The case involved now defunct sports supplement manufacturer USP Labs. The company sold a product called OxyElite Pro that contained an illegal ingredient called aegeline. The ingredient was linked to 29 cases of acute non-viral hepatitis in Hawaii in 2013. There were a reported 11 hospitalizations, two cases that required liver transplants and one death associated with the sale of the product.
Final tally of injuries topped 50, NIH says
According to the LiverTox database maintained by the National Institutes of Health, OxyElite Pro has been associated with more than 50 cases of liver damage.

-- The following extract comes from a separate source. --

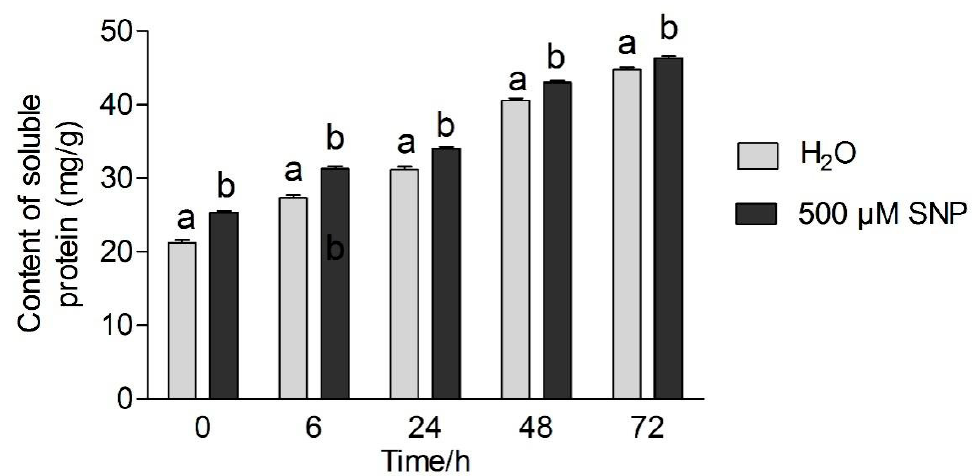
Figure 4. Effect of exogenous nitric oxide on soluble protein content in tea leaves under cold stress.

“Aegeline is a derivative of the fruit and other components of the bael tree and is a commonly used herbal agent in Southeast Asia, employed in Ayurvedic medicine for digestive complains. The ingredient responsible for liver injury is unknown and cases of acute liver injury have not been previously reported with aegeline use. The aegeline used in OxyELITE Pro implicated in liver injury, however, was a synthetic product produced in China and may have included contaminants, synthetic precursors or metabolic derivatives or racemic forms of the chemical that are toxic or immunogenic,” the LiverTox entry states.

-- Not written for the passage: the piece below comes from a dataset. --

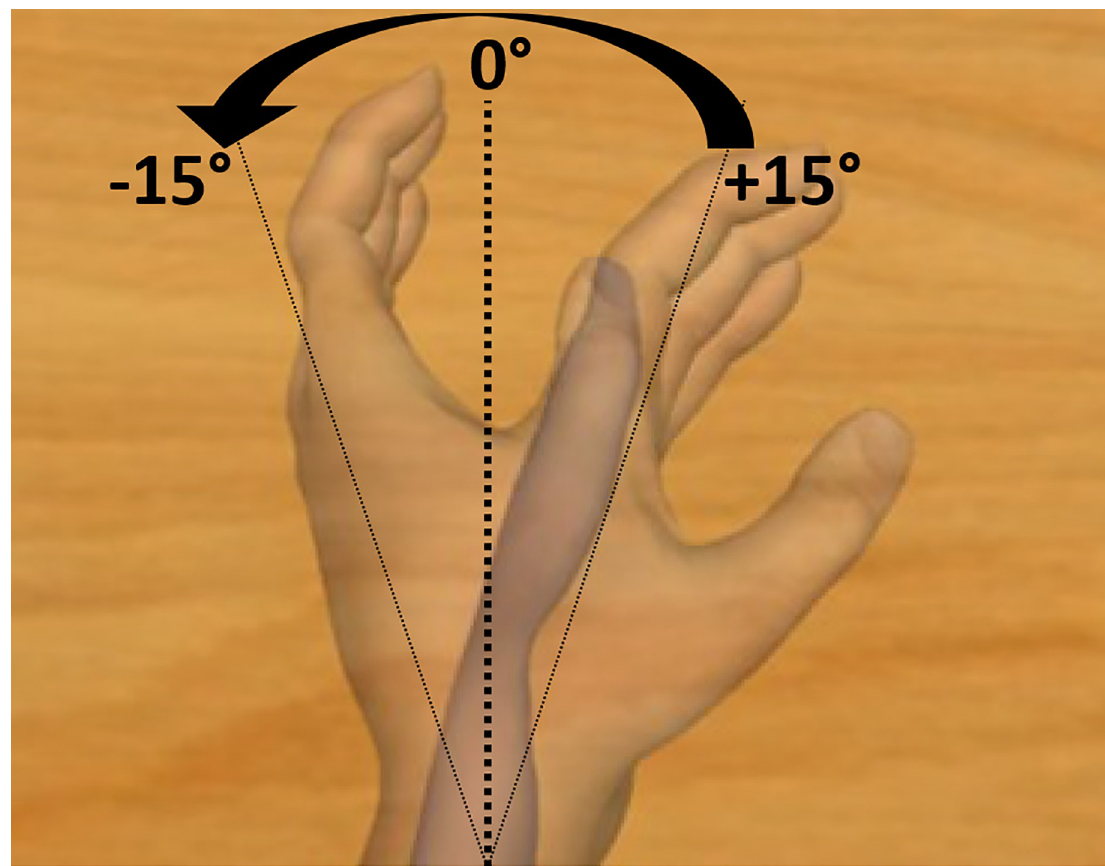
Fig 2. Description of the moving condition. Movement from wrist flexion to wrist extension, with a total displacement of 30 degrees around the rest position. The values and arrow are not visible by the participant during the experiment.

Citing a legal resource called Westlaw Next Practitioner Insights, Reuters reported that federal prosecutors on Wednesday secured a guilty plea from the final defendant in the long-running case.
Matthew Hebert, one of the company’s owners who was also responsible for product packaging design at USPlabs, pleaded guilty in federal court in Dallas to a charge related to his role in shipping a supplement whose label falsely described a key ingredient.
Final disposition welcomed
Natural Products Association chief Dan Fabricant, PhD, was head of the Division (now Office) of Dietary Supplement Programs at FDA at the time of the Hawaii outbreak.
“It was my case when I was at FDA. It took a while but I’m happy with the final disposition,” Fabricant told NutraIngredients-USA.
“Anyone who says the laws aren’t there or that they don’t work, they just need to look at this. FDA used a lot of authorities in this case,” he said.